BEGIN SUPPLIED PASSAGE

Figure 3: Typical Groundwater Infiltration Locations

The design team must account for a number of additional considerations, including the following:

  • System Maintenance: Replacement or repair of the components is inherently challenging since the system is below-grade; therefore, maintenance considerations are essential.  The sump pits and pumps need to be in locations that are easily accessible for maintenance, but not in areas, where they impact building or tenant operations.  The design should include cleanouts throughout the subsurface piping system, in particular, at bends and along long pipe sections to allow for adequate access to maintain the system.
  • Mechanical Considerations: The use of a secondary pump at each sump pit is recommended to provide redundancy in the event that the primary pump fails, the inflow rate exceeds its capacity, or is taken offline for maintenance.  Both the primary and secondary pumps should have emergency backup power in the event of a power outage.  In critical situations, a sump pit controller capable of alternating the pumps will help to identify an issue immediately by regularly exercising both pumps.  The number of pump starts per hour is critical to the system design.  Most pumps require about ten starts per hour or a cycle time of 6 min. to prevent burnout.  This requires the designer to size the pumps and sump pits appropriately.  If the pit is too small, it fills too fast between the off and on elevations in the pit, instigating short cycle times.  Periodic testing of the pumps is also critical.  The designer may also consider using high-water sensors in the pit or basement to provide early notification to the owner in the event of unexpected conditions.

END SUPPLIED PASSAGE
BEGIN DATASET CONTENT

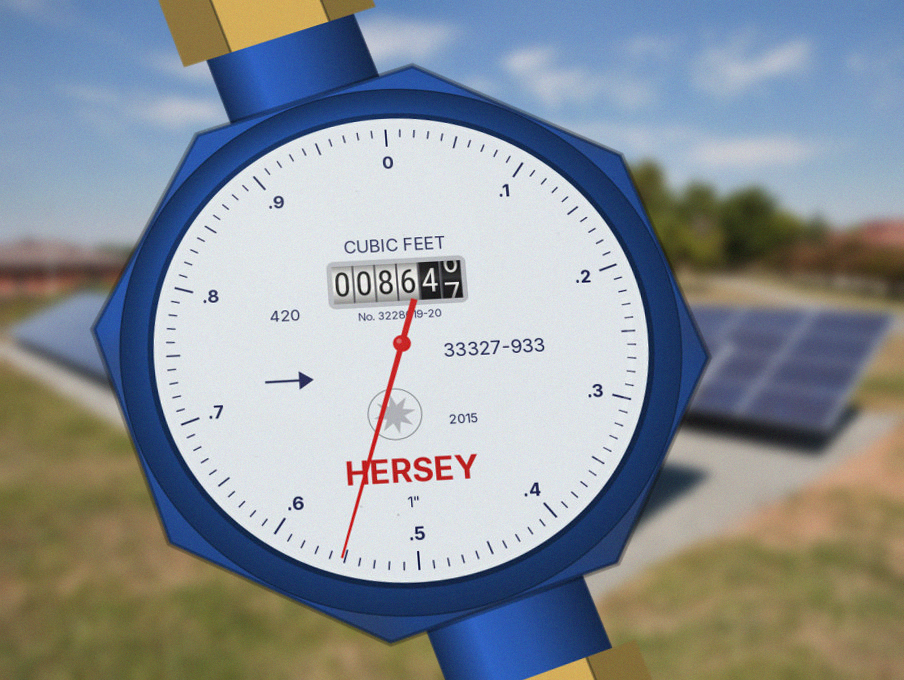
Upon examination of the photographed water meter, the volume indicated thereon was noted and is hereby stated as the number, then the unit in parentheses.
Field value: 8646.55 (ft³)
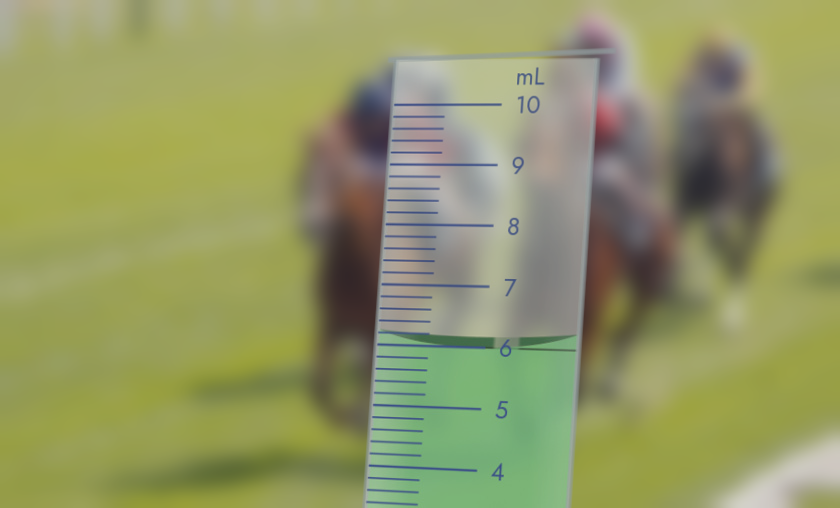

END DATASET CONTENT

→ **TASKS**
1. Decide whether each statement agrees with the sump system design passage, answering yes or no and quoting the words from the passage that settle it. (a) A secondary pump is recommended at each sump pit. (b) Only the primary pump needs emergency backup power. (c) A sump pit that is too small leads to long cycle times.
2. According to the sump system design passage, how many starts per hour do most pumps require to prevent burnout?
3. Go on writing the sump system design passage from its last sentence.

→ **PER-TASK ANSWERS**
1.
(a) Yes: "The use of a secondary pump at each sump pit is recommended to provide redundancy"
(b) No: "Both the primary and secondary pumps should have emergency backup power in the event of a power outage."
(c) No: "If the pit is too small, it fills too fast between the off and on elevations in the pit, instigating short cycle times."

2. About ten starts per hour, which is a cycle time of 6 minutes.

3.
  • Discharge Options: Prior to finalizing a sub-slab drainage system design, the designer must evaluate where the water will be discharged after the water is collected, and in many cases, pumped by the sub-slab drainage system.  Options for discharging the water include tying into the existing site stormwater system, discharging the water at the ground surface, or discharging the water into a sub-surface infiltration system.  An analysis of jurisdictional requirements or restrictions is required.  For all options, a backflow preventer should be included in the interior plumbing design to minimize the risk of water flowing back into the building and the increased cycling of the pumps.
  • Demolition and Temporary Shoring: When installing a sub-slab drainage system in an existing building, it may require temporary shoring of the existing foundation walls and footings.
  • Radon Systems: An existing radon system introduces additional requirements for the sub-slab drainage system, since the piping below the slabs can become pathways for the radon.  Sealing and venting of sump pits are typical in these situations.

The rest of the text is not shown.